A collateralized debt obligation (CDO) is the most common form of structured credit. Banks build CDOs by putting together a bunch of loans, slicing them into little pieces (tranches) and selling them off to investors. Think of it as disassembling a cow into different cuts of meat—from prime steaks to ground beef—that are priced according to their quality. The first CDO was issued in 1987 by Drexel Burnham Lambert, the same firm that went bust in 1990. After the fall of Drexel, CDOs went away for a while, until the quants came along. In 2000, the CDO market was jump-started by David X. Li, who, while working at JPMorgan, created the Gaussian copula function, a formula for determining the correlation between the default rates of different securities. In theory, the model tells you the odds that, if one CDO goes bad, others will too. The apparent genius of the Gaussian copula is its abstraction. Rather than relying on the immense amount of data used to figure the odds that a CDO might default, Li appeared to have discovered a law of correlation. That is, you didn't need the data; the correlation was just there. Armed with it, quants could price CDOs much faster, and traders could buy and sell them at record speeds. Gaussian was rocket fuel for the CDO market. The global volume of CDO deals went from $157 billion in 2004 to $520 billion in 2006. As more banks got in on the game, the once large profit margins started to shrink. In order for banks to make the same kind of returns, they had to pack more and more loans into a CDO, essentially making bigger bombs. Li was on his way to a Nobel Prize when the world blew up. Wilmott marvels at the carelessness of it all. "They built these things on false assumptions without testing them, and stuffed them full of trillions of dollars. How could anyone have thought that was a good idea?"

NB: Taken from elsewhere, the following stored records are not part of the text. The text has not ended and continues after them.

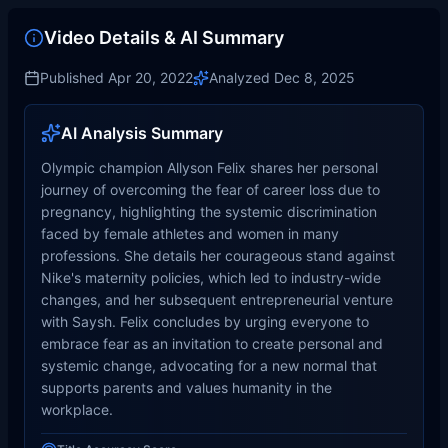
Video Details & AI Summary
Published
Apr 20, 2022
Analyzed
Dec 8, 2025
AI Analysis Summary
Olympic champion Allyson Felix shares her personal
journey of overcoming the fear of career loss due to
pregnancy, highlighting the systemic discrimination
faced by female athletes and women in many
professions. She details her courageous stand against
Nike's maternity policies, which led to industry-wide
changes, and her subsequent entrepreneurial venture
with Saysh. Felix concludes by urging everyone to
embrace fear as an invitation to create personal and
systemic change, advocating for a new normal that
supports parents and values humanity in the
workplace.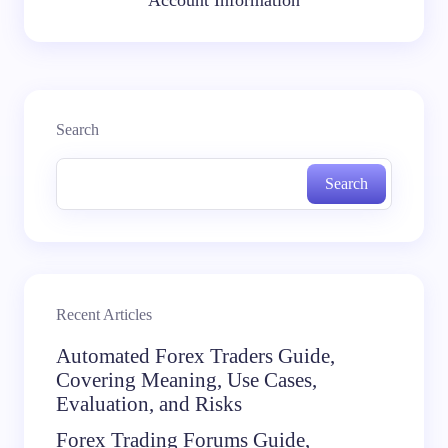
Account Information
Search
Search
Recent Articles
Automated Forex Traders Guide,
Covering Meaning, Use Cases,
Evaluation, and Risks
Forex Trading Forums Guide,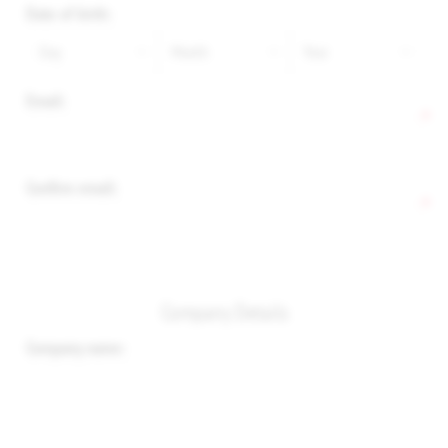
Date of birth:
Email:
*
Confirm email:
*
Company Details
Company name: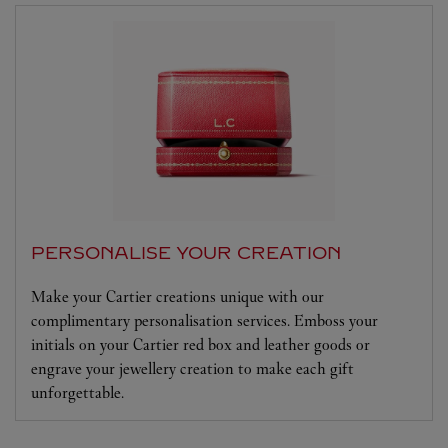
PERSONALISE YOUR CREATION
Make your Cartier creations unique with our
complimentary personalisation services. Emboss your
initials on your Cartier red box and leather goods or
engrave your jewellery creation to make each gift
unforgettable.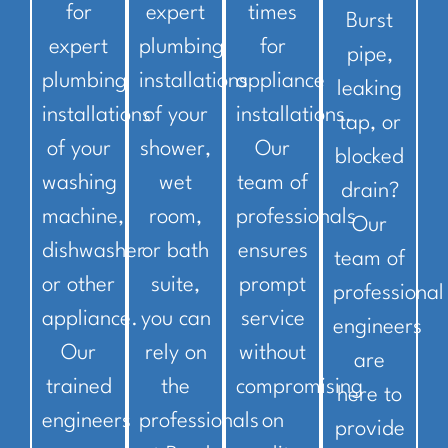
for
expert
times
Burst
expert
plumbing
for
pipe,
plumbing
installations
appliance
leaking
installations
of your
installations.
tap, or
of your
shower,
Our
blocked
washing
wet
team of
drain?
machine,
room,
professionals
Our
dishwasher
or bath
ensures
team of
or other
suite,
prompt
professional
appliance.
you can
service
engineers
Our
rely on
without
are
trained
the
compromising
here to
engineers
professionals
on
provide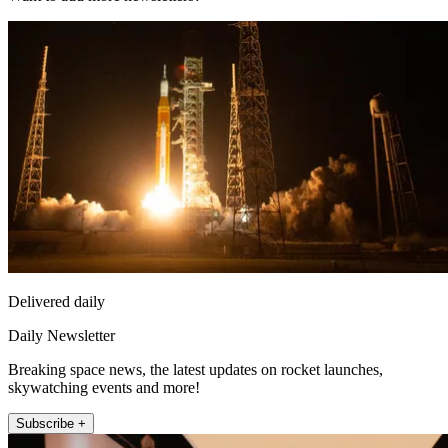
Delivered daily
Daily Newsletter
Breaking space news, the latest updates on rocket launches,
skywatching events and more!
Subscribe +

To Wilmott, Gaussian is an example of how dangerously abstract quant finance has become. "We need to get back to testing models rather than revering them," he says. "That's hard work, but this idea that there are these great principles governing finance and that correlations can just be plucked out of the air is totally false." Wilmott spends a lot of time with another former student trying to tackle the biggest problem facing quant finance right now: how to price all those CDOs sitting on the balance sheets of banks, the toxic assets we hear so much about. "We don't have the tools yet to truly price them," Wilmott says. "People thought we did, but they were nowhere near robust enough."
The optimist in Wilmott thinks that people realize these models don't work. But he's not really an optimist. "What I think is going to happen is that people will forget and we'll just keep going on the way we have been with nothing really changing," he says. Wilmott is encouraged by President Obama's proposals to tighten regulation of derivatives; he thinks it'll keep quants on a shorter leash. But he's also stunned by the lack of outrage over the financial mess. The violence that erupted at this year's G20 summit wasn't anywhere near what he thought it should've been. "Where the hell was everybody? If people aren't angry now, they'll never be."
Wilmott realizes he's fighting a losing battle, and that changing finance will take a lot more than a few thousand better-prepared quants. As long as banks get paid in the first year for selling a CDO that doesn't mature for 30 years, little will change. Still, he does sense a tidal shift. "I've been helped by recent events, but I don't really take solace in that. I'm not gonna say I told you so."